Oil on canvas. Relined.
Present restorations and Repainting.
Measurements: 83 x 68 cm (x2).
Although executed in a later period, these works deliberately recover the visual codes, courtly elegance and ornamental refinement characteristic of French painting around 1700, a time of transition between the late classicism of Louis XIV and the lighter and more sophisticated sensibility that would lead to the Rococo. In this sense, the paintings should not only be understood as individual portraits, but also as manifestations of a historicist taste that was widespread in the 19th century, when artists and collectors rediscovered and reinterpreted the styles of the past.

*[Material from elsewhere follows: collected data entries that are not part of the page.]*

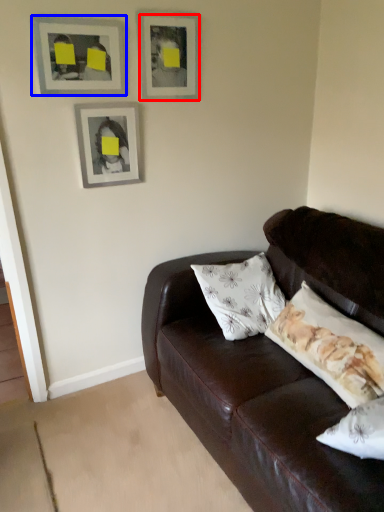
Question: Among these objects, which one is nearest to the camera, picture frame (highlighted by a red box) or picture frame (highlighted by a blue box)?

Choices:
 (A) picture frame
 (B) picture frame

Answer: (B)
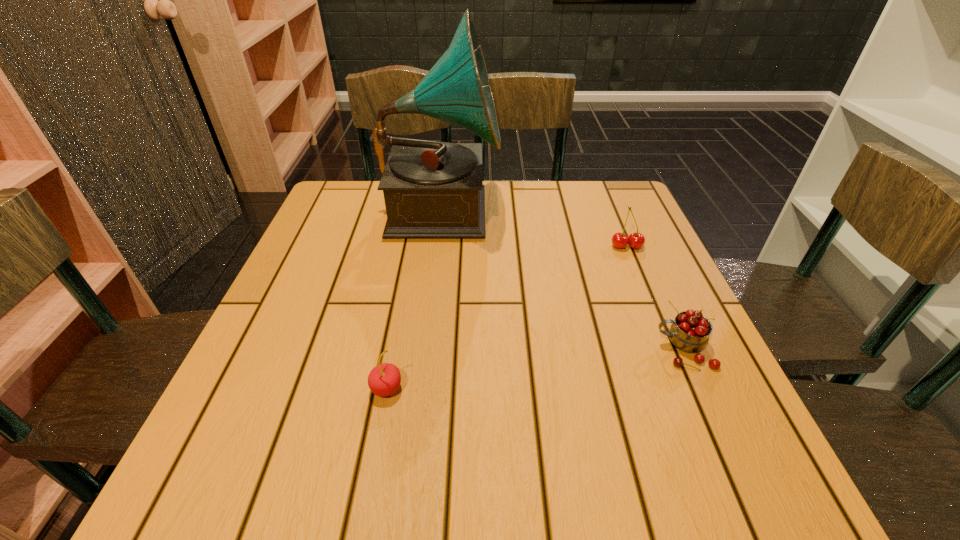
Find the location of `record player`. record player is located at coordinates (431, 189).

Locate an element on the screen. The height and width of the screenshot is (540, 960). the tallest object is located at coordinates (431, 189).

At what (x,y) coordinates should I click in order to perform the action: click on the second farthest object. Please return your answer as a coordinate pair (x, y). Image resolution: width=960 pixels, height=540 pixels. Looking at the image, I should click on (636, 240).

Identify the location of the nearest object. (384, 379).

Find the location of a particular element. the nearest cherry is located at coordinates (384, 379).

Where is `the second farthest cherry`? the second farthest cherry is located at coordinates (690, 331).

Where is `vacant space located on the horn of the record player`? vacant space located on the horn of the record player is located at coordinates (536, 208).

I want to click on vacant space situated 0.220m with the stems of the second farthest object pointing upwards, so click(x=657, y=320).

The image size is (960, 540). Identify the location of free spot located 0.190m on the right of the leftmost cherry. (514, 388).

At what (x,y) coordinates should I click in order to perform the action: click on blank space located 0.400m on the handle side of the second nearest object. Please return your answer as a coordinate pair (x, y). The image size is (960, 540). Looking at the image, I should click on (441, 349).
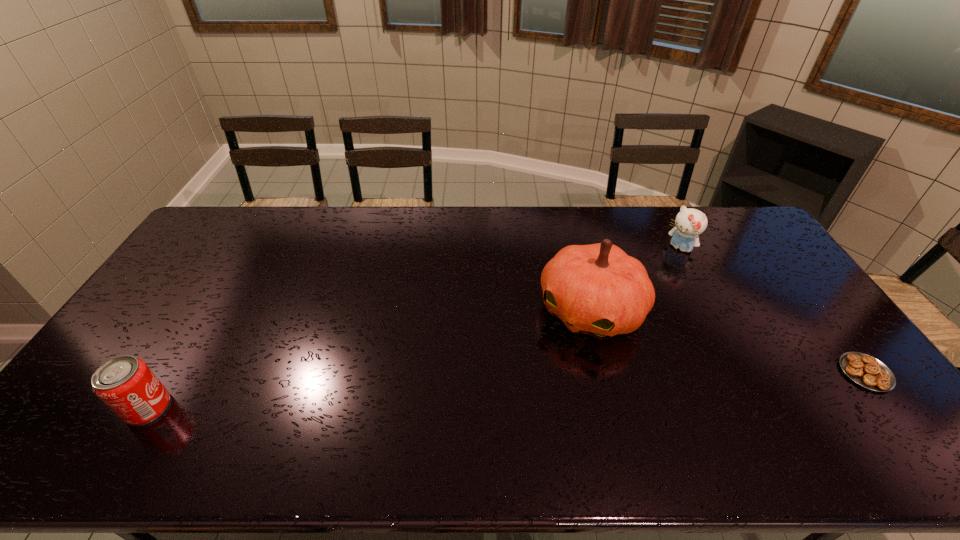
Identify the location of free space that is in between the leftmost object and the third nearest object. (370, 360).

Locate an element on the screen. The height and width of the screenshot is (540, 960). vacant area that lies between the can and the rightmost object is located at coordinates (507, 390).

Locate an element on the screen. The image size is (960, 540). empty location between the can and the pumpkin is located at coordinates (370, 360).

Locate an element on the screen. vacant area between the pumpkin and the shortest object is located at coordinates (729, 342).

Where is `empty space that is in between the second object from left to right and the rightmost object`? The width and height of the screenshot is (960, 540). empty space that is in between the second object from left to right and the rightmost object is located at coordinates (729, 342).

This screenshot has width=960, height=540. I want to click on empty space between the second object from left to right and the leftmost object, so click(370, 360).

Locate an element on the screen. vacant area that lies between the third nearest object and the rightmost object is located at coordinates (729, 342).

Locate which object ranks in proximity to the third object from left to right. Please provide its 2D coordinates. Your answer should be formatted as a tuple, i.e. [(x, y)], where the tuple contains the x and y coordinates of a point satisfying the conditions above.

[(597, 289)]

Select which object appears as the closest to the third nearest object. Please provide its 2D coordinates. Your answer should be formatted as a tuple, i.e. [(x, y)], where the tuple contains the x and y coordinates of a point satisfying the conditions above.

[(690, 223)]

Identify the location of vacant space that satisfies the following two spatial constraints: 1. on the back side of the leftmost object; 2. on the left side of the second object from right to left. (246, 249).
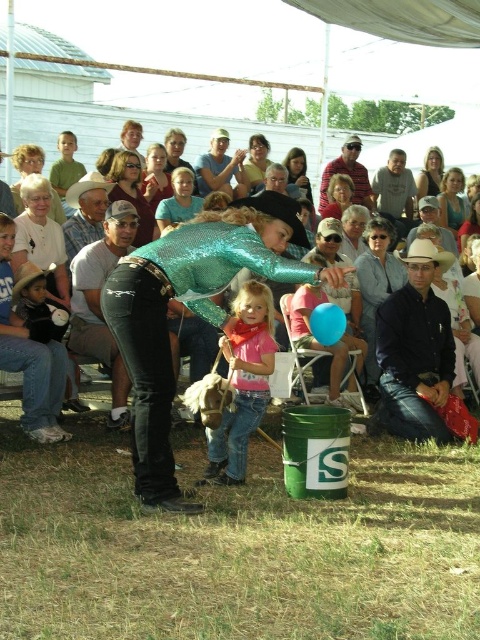
Is black leather jacket at center taller than matte black shirt at upper center?

Correct, black leather jacket at center is much taller as matte black shirt at upper center.

Who is more forward, (80,269) or (291,179)?

Point (80,269) is in front.

Where is `black leather jacket at center`? black leather jacket at center is located at coordinates (99, 304).

Who is lower down, matte gray shirt at upper center or matte blue shirt at upper right?

matte blue shirt at upper right

Is point (400, 221) less distant than point (456, 176)?

Yes, point (400, 221) is in front of point (456, 176).

In order to click on matte gray shirt at upper center in this screenshot , I will do `click(395, 192)`.

Is striped cotton shirt at center bigger than matte black shirt at upper center?

Yes, striped cotton shirt at center is bigger than matte black shirt at upper center.

Which is behind, point (356, 170) or point (311, 188)?

Point (311, 188)

Is point (361, 168) positioned behind point (288, 168)?

Yes, it is behind point (288, 168).

Find the location of a particular element. Image resolution: width=480 pixels, height=640 pixels. striped cotton shirt at center is located at coordinates (347, 173).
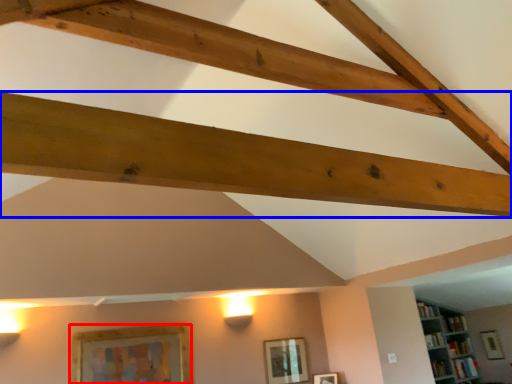
Question: Which of the following is the closest to the observer, picture frame (highlighted by a red box) or plank (highlighted by a blue box)?

Choices:
 (A) picture frame
 (B) plank

Answer: (B)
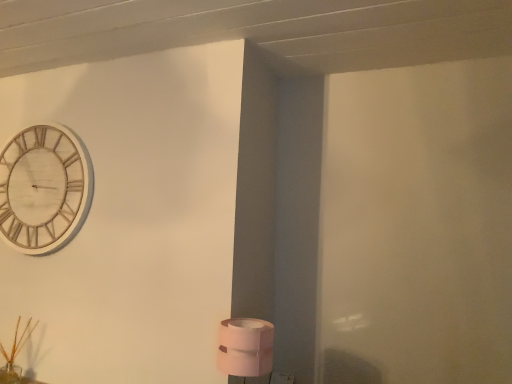
Describe the element at coordinates (44, 188) in the screenshot. The width and height of the screenshot is (512, 384). I see `white wood clock at upper left` at that location.

The width and height of the screenshot is (512, 384). Find the location of `white wood clock at upper left`. white wood clock at upper left is located at coordinates (44, 188).

The width and height of the screenshot is (512, 384). I want to click on white wood clock at upper left, so click(x=44, y=188).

The genre of the female portrait occupied a central place in the French pictorial tradition from the end of the 17th century. In these works, the figures are depicted with an idealized grace that privileges social elegance over psychological individuality. The faces present softened features, pearly skins and serene expressions, constructed more as embodiments of an ideal of aristocratic beauty than as strictly naturalistic depictions. This tendency responds to the principles of French court portraiture, where painting functioned as a vehicle of prestige, refinement and social representation.
The composition of both portraits shows the influence of French models linked to the environment of painters such as Nicolas de Largillière or Hyacinthe Rigaud, masters of the great aristocratic portrait under the reign of Louis XIV and the Regency. The arrangement of the figures in three quarters, the dark and neutral background and the lighting directed at the face and bust are compositional formulas designed to focus attention on the nobility of bearing and the richness of the clothes. However, as opposed to the solemn monumentality of the full Baroque, here a more intimate and decorative atmosphere prevails, in accordance with the gallant taste that was beginning to develop in France towards the beginning of the 18th century.